When it comes to what's squeezing the middle class and imposing a glass ceiling, housing prices are the #1 problem. Student loans and healthcare costs might tie for #2. I think we're getting to the point that we need a "war on housing prices" in the developed world. That's going to mean going to war politically against NIMBYs, property speculators, and others who profit from restricting supply.

Here's a few of the major things we need:

* Huge (to the level of punitive) taxes on excessive property speculation especially when the speculators are from elsewhere. I was chatting with a friend about it a while back and coined the term "financial pollution" for when foreign capital does socially destructive things to communities like hyper-inflate house prices. In California a start would be to abolish proposition 13 for properties that are not owner-occupied. Housing can't simultaneously be affordable and a good investment. It exists to be lived in, not to act as a financial instrument.

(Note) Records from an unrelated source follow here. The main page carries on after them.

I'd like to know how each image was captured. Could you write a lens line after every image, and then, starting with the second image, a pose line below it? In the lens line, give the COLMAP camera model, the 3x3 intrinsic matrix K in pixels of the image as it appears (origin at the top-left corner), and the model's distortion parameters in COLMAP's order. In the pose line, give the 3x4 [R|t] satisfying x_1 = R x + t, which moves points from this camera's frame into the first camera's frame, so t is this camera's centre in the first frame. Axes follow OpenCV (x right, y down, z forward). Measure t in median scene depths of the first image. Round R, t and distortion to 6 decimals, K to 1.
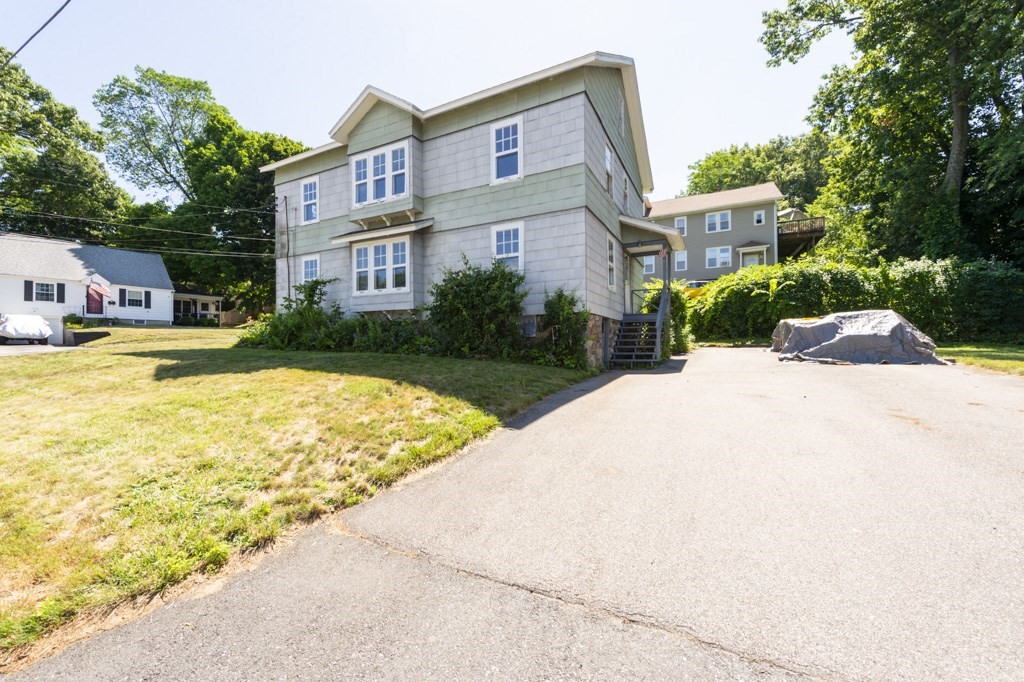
lens RADIAL K [[399.4, 0, 512.0], [0, 399.4, 341.0], [0, 0, 1]] dist [0.001613, -0.000154]
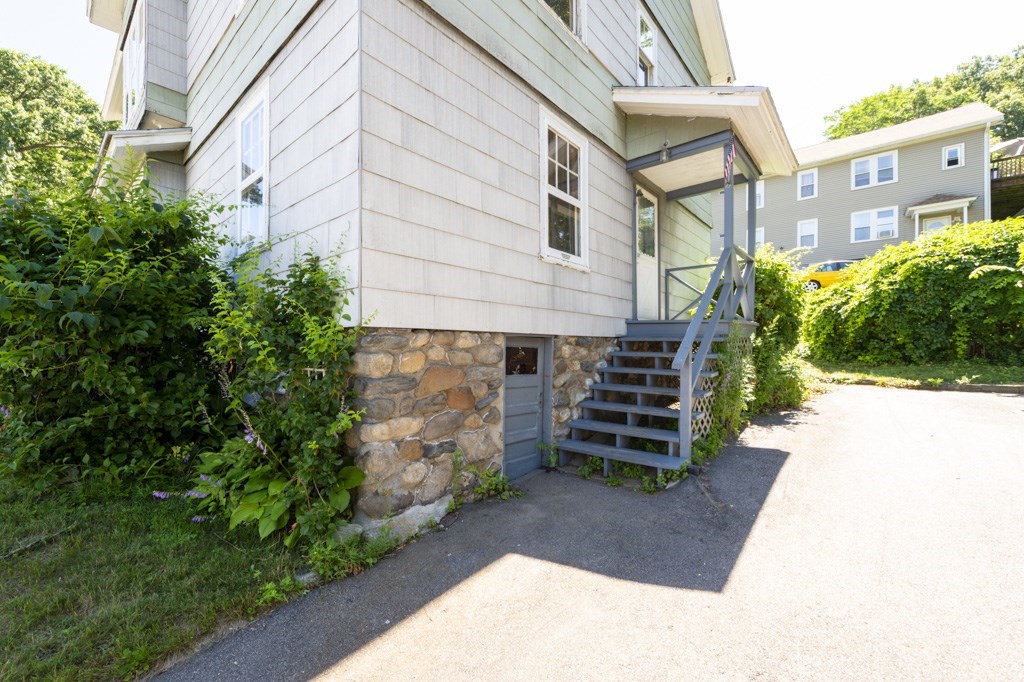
lens RADIAL K [[399.4, 0, 512.0], [0, 399.4, 341.0], [0, 0, 1]] dist [0.001613, -0.000154]
pose [[0.968918, 0.005510, -0.247321, 0.166939], [-0.005428, 0.999985, 0.001013, -0.029187], [0.247323, 0.000361, 0.968933, 0.345097]]
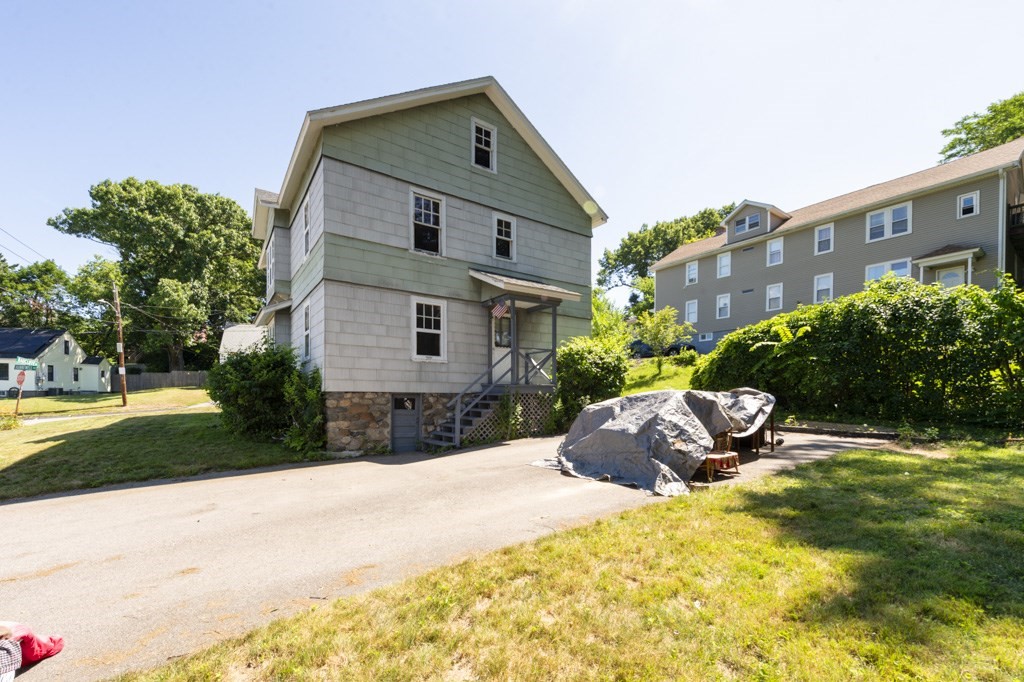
lens RADIAL K [[423.8, 0, 516.8], [0, 423.8, 396.6], [0, 0, 1]] dist [0.002325, 0.000108]
pose [[0.878432, 0.010915, -0.477743, 0.488310], [-0.004386, 0.999881, 0.014780, -0.035794], [0.477847, -0.010888, 0.878375, 0.156012]]
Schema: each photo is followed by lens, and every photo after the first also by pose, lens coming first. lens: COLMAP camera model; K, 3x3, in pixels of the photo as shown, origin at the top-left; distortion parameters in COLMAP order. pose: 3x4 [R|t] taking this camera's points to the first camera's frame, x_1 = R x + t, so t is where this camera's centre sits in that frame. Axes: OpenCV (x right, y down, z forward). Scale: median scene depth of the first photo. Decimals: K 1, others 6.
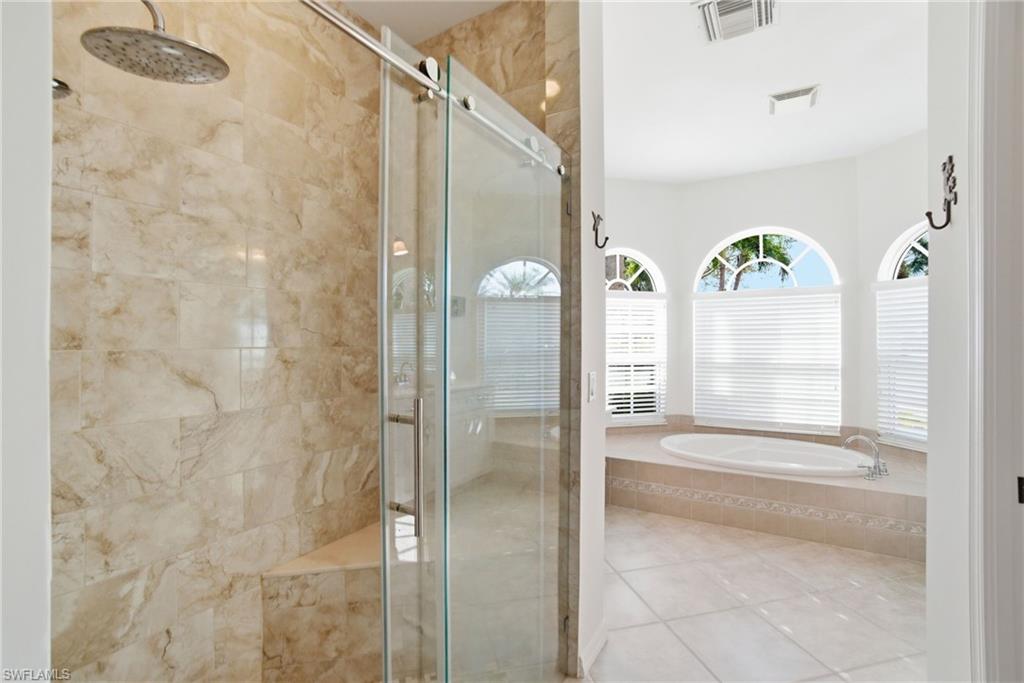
lens RADIAL K [[487.9, 0, 505.4], [0, 487.9, 337.3], [0, 0, 1]] dist [-0.092701, 0.062486]
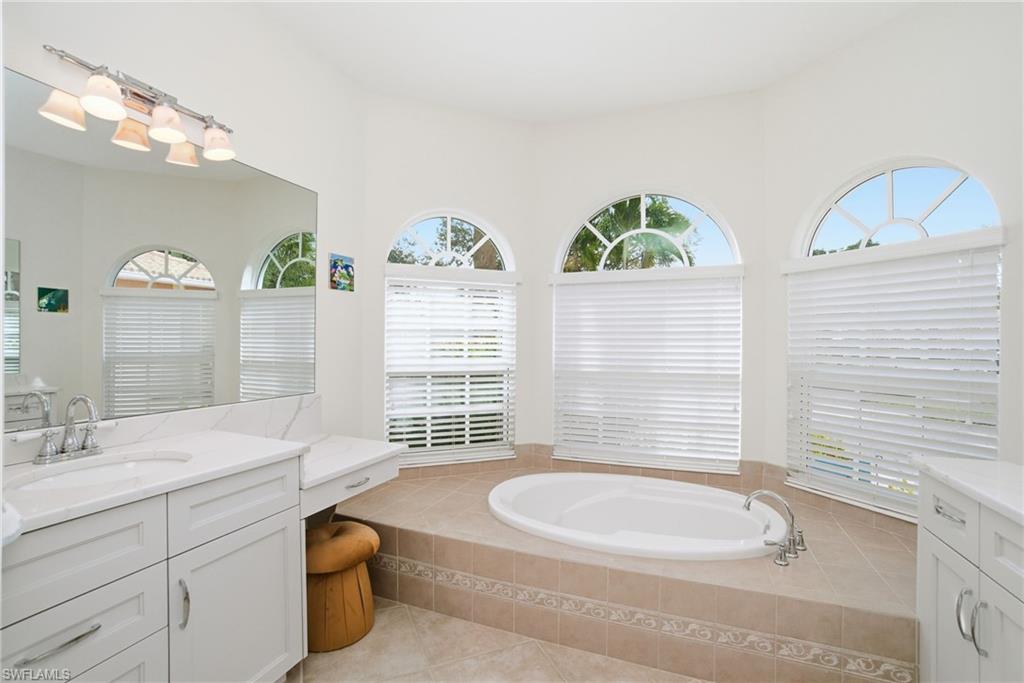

* Apply full KYC/AML and other anti-dirty-money regulations to all real estate transactions to chase the money launderers and flight capital away from real estate. This one is rarely brought up but it would go a long way toward limiting runaway property speculation in certain "hot" markets. A lot of this money buying houses sight-unseen is dirty money.

* Restrict the power of NIMBYs to limit density by enacting laws at the city, county, or state level. Go as high as necessary.

* Greatly expand transit to enable cities to physically expand. This includes light rail, commuter rail, highways, EV infrastructure, etc.

A lot of this boils down to fighting NIMBYs since existing property owners have a financial vested interest in opposing all of the above.